L’alerte éthique consiste à faire la lumière sur les pratiques nuisibles qui nourrissent la corruption et à construire des systèmes où chacun, quel que soit son genre, son origine ou son statut, peut s’exprimer en toute sécurité.
Cela exige l’engagement des gouvernements, des organisations publiques et privées, et de l’ensemble de la société. Nous appelons donc les autorités à valoriser l’alerte en aidant les entreprises à renforcer leurs dispositifs de signalement, à évaluer l’efficacité des lois de protection, et à créer un climat où parler devient un acte sûr.
Les organisations de la société civile, les syndicats, les employeurs, les associations professionnelles, les médias indépendants, les chercheurs et les acteurs communautaires sont des partenaires clés dans le développement et la mise en œuvre de législations et de pratiques efficaces. Leur rôle dans la sensibilisation, le conseil indépendant, le suivi et l’expertise est essentiel : les États devraient donc institutionnaliser leur participation à chaque étape, dès la rédaction des lois jusqu’à leur mise en œuvre, en passant par la formation et l’évaluation.

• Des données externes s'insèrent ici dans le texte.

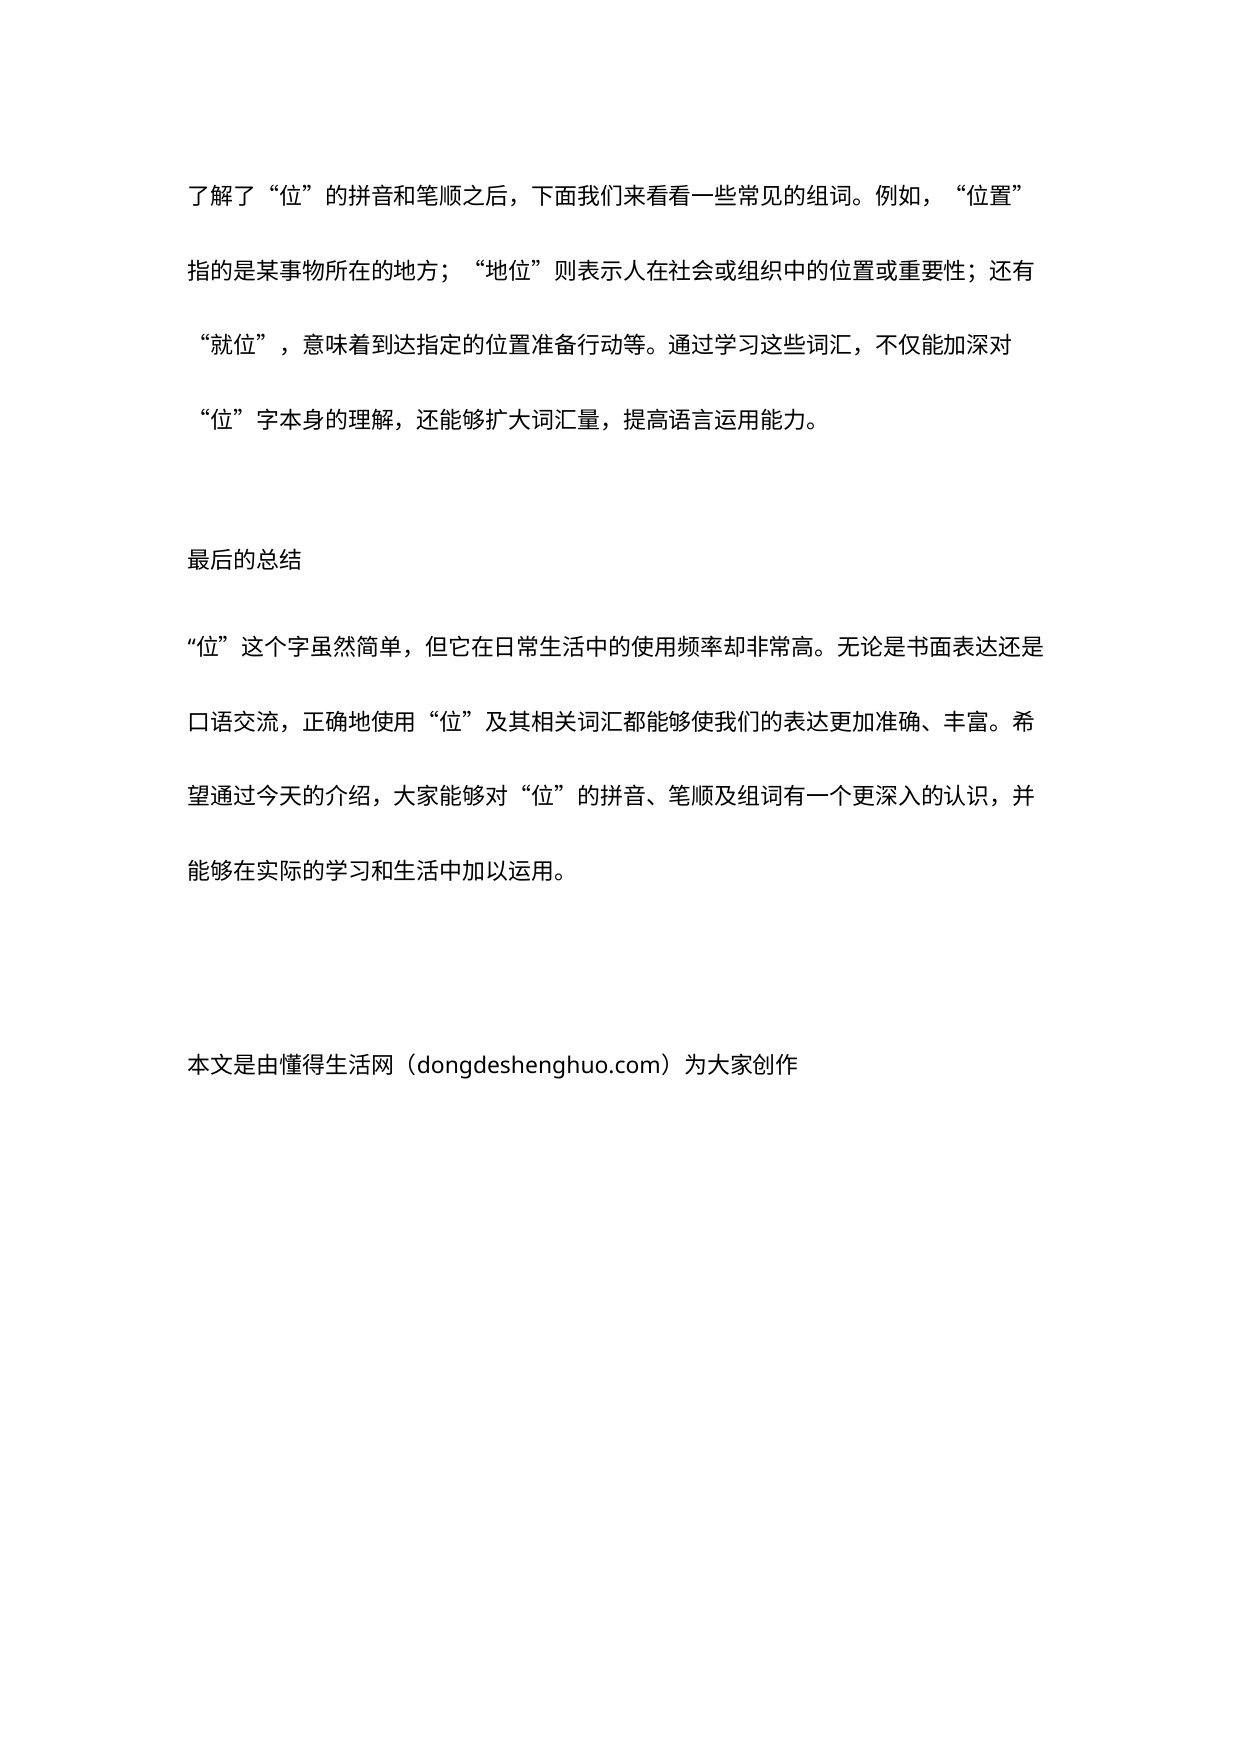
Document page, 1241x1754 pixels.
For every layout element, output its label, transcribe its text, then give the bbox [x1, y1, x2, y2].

text 本文是由懂得生活网（dongdeshenghuo.com）为大家创作 [187, 1031, 1053, 1096]
text 了解了“位”的拼音和笔顺之后，下面我们来看看一些常见的组词。例如，“位置”指的是某事物所在的地方；“地位”则表示人在社会或组织中的位置或重要性；还有“就位”，意味着到达指定的位置准备行动等。通过学习这些词汇，不仅能加深对“位”字本身的理解，还能够扩大词汇量，提高语言运用能力。 [187, 162, 1053, 451]
text 最后的总结 [187, 526, 1053, 591]
text “位”这个字虽然简单，但它在日常生活中的使用频率却非常高。无论是书面表达还是口语交流，正确地使用“位”及其相关词汇都能够使我们的表达更加准确、丰富。希望通过今天的介绍，大家能够对“位”的拼音、笔顺及组词有一个更深入的认识，并能够在实际的学习和生活中加以运用。 [187, 613, 1053, 902]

Ce n’est qu’à ce prix que nous pourrons construire une société plus transparente et plus sûre pour toutes et tous.
Les outils mentionnés :
- Monitoring Internal Whistleblowing Systems: A framework for collecting data and reporting on performance and impact et Internal whistleblowing system: Self-assessment framework for public and private organisations ont été produits dans le cadre du projet européen SAFE4Whistleblowers.
- Best practice principles for internal whistleblowing systems et le rapport How well do EU countries protect whistleblowers? ont été développés dans le cadre du projet européen Speak Up Europe.
- Le suivi de la mise en œuvre des recommandations des Systèmes d’Intégrité Nationaux dans les Balkans occidentaux et en Turquie a été financé par le projet CEPI – Citizen Engagement for Public Integrity, également soutenu par l’Union européenne.